Collected data entries
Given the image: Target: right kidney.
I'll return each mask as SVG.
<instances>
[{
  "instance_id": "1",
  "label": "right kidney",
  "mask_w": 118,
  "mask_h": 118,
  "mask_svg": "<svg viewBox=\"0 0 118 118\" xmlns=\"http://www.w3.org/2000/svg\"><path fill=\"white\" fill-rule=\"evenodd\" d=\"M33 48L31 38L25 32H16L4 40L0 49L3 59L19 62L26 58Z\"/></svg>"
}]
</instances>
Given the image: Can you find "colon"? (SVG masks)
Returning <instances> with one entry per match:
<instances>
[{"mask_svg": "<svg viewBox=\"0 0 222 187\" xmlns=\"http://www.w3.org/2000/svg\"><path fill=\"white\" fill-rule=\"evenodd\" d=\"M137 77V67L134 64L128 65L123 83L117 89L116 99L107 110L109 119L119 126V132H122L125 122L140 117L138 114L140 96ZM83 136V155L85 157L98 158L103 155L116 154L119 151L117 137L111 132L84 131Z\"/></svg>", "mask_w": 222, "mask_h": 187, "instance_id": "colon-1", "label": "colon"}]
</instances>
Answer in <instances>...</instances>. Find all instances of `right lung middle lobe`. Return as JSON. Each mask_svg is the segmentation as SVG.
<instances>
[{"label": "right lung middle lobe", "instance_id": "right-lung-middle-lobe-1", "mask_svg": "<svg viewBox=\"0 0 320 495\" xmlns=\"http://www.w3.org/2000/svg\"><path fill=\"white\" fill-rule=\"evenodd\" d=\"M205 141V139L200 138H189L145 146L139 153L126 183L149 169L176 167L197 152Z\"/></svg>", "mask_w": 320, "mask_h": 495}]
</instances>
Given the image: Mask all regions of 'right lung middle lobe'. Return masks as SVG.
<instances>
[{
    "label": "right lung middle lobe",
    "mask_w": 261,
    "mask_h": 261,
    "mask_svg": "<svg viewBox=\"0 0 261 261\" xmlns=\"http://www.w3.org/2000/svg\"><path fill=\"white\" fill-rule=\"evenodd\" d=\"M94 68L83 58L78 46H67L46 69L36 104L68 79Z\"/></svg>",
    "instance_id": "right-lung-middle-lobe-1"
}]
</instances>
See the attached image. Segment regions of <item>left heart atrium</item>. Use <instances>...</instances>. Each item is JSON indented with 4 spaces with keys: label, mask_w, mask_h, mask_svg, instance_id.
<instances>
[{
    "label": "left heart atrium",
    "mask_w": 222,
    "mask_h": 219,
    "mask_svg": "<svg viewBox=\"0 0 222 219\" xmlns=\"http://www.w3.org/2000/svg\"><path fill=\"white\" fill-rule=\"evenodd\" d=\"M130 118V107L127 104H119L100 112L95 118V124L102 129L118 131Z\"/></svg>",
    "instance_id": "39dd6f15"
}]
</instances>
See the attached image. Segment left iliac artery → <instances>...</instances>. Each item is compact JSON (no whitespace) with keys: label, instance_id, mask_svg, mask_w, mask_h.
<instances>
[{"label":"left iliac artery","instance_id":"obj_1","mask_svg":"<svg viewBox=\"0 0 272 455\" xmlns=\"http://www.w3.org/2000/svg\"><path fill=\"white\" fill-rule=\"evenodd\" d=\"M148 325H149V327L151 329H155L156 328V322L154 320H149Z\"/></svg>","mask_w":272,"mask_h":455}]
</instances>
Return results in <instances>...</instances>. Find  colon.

§ TASK STATEMENT
Copy every line of the material above that contains the string "with". Case counts.

§ CORRECT OUTPUT
Returning <instances> with one entry per match:
See the attached image. Segment regions of <item>left heart atrium</item>. Use <instances>...</instances>. Each item is JSON indented with 4 spaces with keys: label, mask_w, mask_h, mask_svg, instance_id.
See the attached image. Segment left iliac artery → <instances>...</instances>. Each item is compact JSON (no whitespace) with keys: label, instance_id, mask_svg, mask_w, mask_h.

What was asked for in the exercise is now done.